* Exercise: Would you give again, exactly as written, the lines from the opening of the records to the line with "common to walk", that line included and pictures excluded?

*****

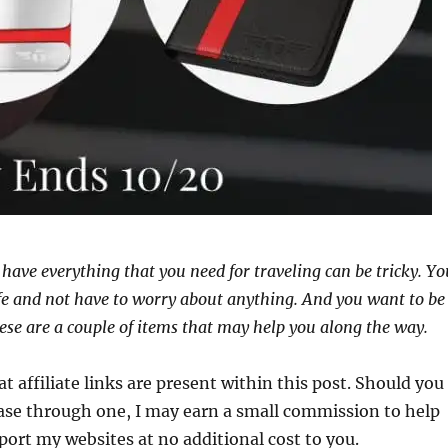
have everything that you need for traveling can be tricky. Yo
fe and not have to worry about anything. And you want to be
ese are a couple of items that may help you along the way.
at affiliate links are present within this post. Should you
se through one, I may earn a small commission to help
port my websites at no additional cost to you.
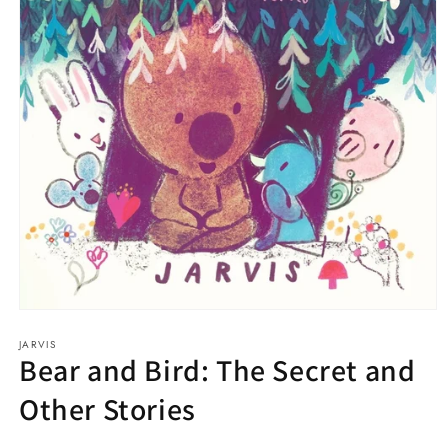
Open
media
JARVIS
1
Bear and Bird: The Secret and
in
modal
Other Stories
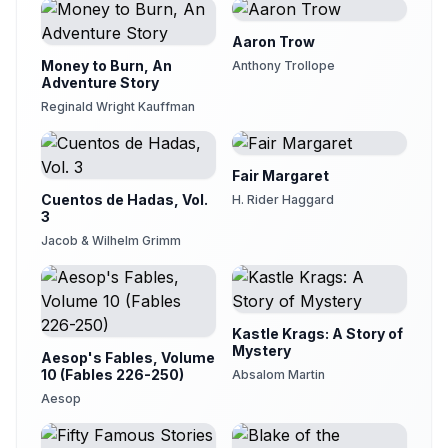
Aaron Trow
Money to Burn, An
Anthony Trollope
Adventure Story
Reginald Wright Kauffman
Fair Margaret
Cuentos de Hadas, Vol.
H. Rider Haggard
3
Jacob & Wilhelm Grimm
Kastle Krags: A Story of
Mystery
Aesop's Fables, Volume
10 (Fables 226-250)
Absalom Martin
Aesop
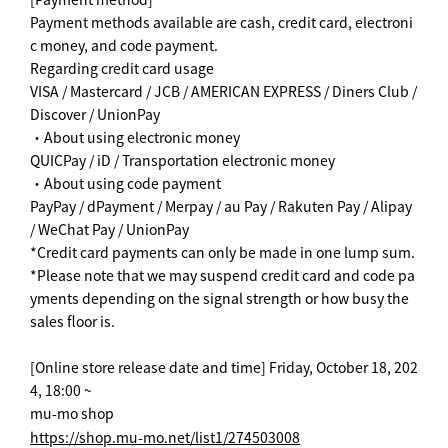
Payment methods available are cash, credit card, electroni
c money, and code payment.
Regarding credit card usage
VISA / Mastercard / JCB / AMERICAN EXPRESS / Diners Club /
Discover / UnionPay
・About using electronic money
QUICPay / iD / Transportation electronic money
・About using code payment
PayPay / dPayment / Merpay / au Pay / Rakuten Pay / Alipay
/ WeChat Pay / UnionPay
*Credit card payments can only be made in one lump sum.
*Please note that we may suspend credit card and code pa
yments depending on the signal strength or how busy the
sales floor is.
[Online store release date and time] Friday, October 18, 202
4, 18:00 ~
mu-mo shop
https://shop.mu-mo.net/list1/274503008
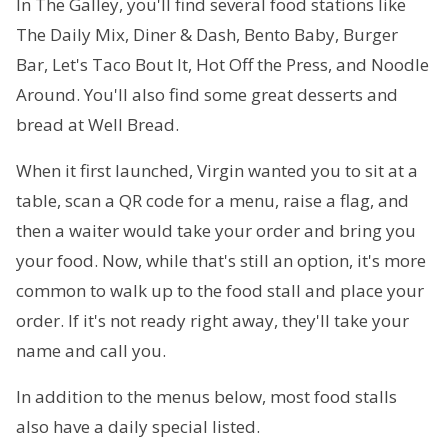
In The Galley, you'll find several food stations like
The Daily Mix, Diner & Dash, Bento Baby, Burger
Bar, Let's Taco Bout It, Hot Off the Press, and Noodle
Around. You'll also find some great desserts and
bread at Well Bread.
When it first launched, Virgin wanted you to sit at a
table, scan a QR code for a menu, raise a flag, and
then a waiter would take your order and bring you
your food. Now, while that's still an option, it's more
common to walk up to the food stall and place your
order. If it's not ready right away, they'll take your
name and call you.
In addition to the menus below, most food stalls
also have a daily special listed.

*****

* Task response:
have everything that you need for traveling can be tricky. Yo
fe and not have to worry about anything. And you want to be
ese are a couple of items that may help you along the way.
at affiliate links are present within this post. Should you
se through one, I may earn a small commission to help
port my websites at no additional cost to you.
Open
media
JARVIS
1
Bear and Bird: The Secret and
in
modal
Other Stories
Aaron Trow
Money to Burn, An
Anthony Trollope
Adventure Story
Reginald Wright Kauffman
Fair Margaret
Cuentos de Hadas, Vol.
H. Rider Haggard
3
Jacob & Wilhelm Grimm
Kastle Krags: A Story of
Mystery
Aesop's Fables, Volume
10 (Fables 226-250)
Absalom Martin
Aesop
Payment methods available are cash, credit card, electroni
c money, and code payment.
Regarding credit card usage
VISA / Mastercard / JCB / AMERICAN EXPRESS / Diners Club /
Discover / UnionPay
・About using electronic money
QUICPay / iD / Transportation electronic money
・About using code payment
PayPay / dPayment / Merpay / au Pay / Rakuten Pay / Alipay
/ WeChat Pay / UnionPay
*Credit card payments can only be made in one lump sum.
*Please note that we may suspend credit card and code pa
yments depending on the signal strength or how busy the
sales floor is.
[Online store release date and time] Friday, October 18, 202
4, 18:00 ~
mu-mo shop
https://shop.mu-mo.net/list1/274503008
In The Galley, you'll find several food stations like
The Daily Mix, Diner & Dash, Bento Baby, Burger
Bar, Let's Taco Bout It, Hot Off the Press, and Noodle
Around. You'll also find some great desserts and
bread at Well Bread.
When it first launched, Virgin wanted you to sit at a
table, scan a QR code for a menu, raise a flag, and
then a waiter would take your order and bring you
your food. Now, while that's still an option, it's more
common to walk up to the food stall and place your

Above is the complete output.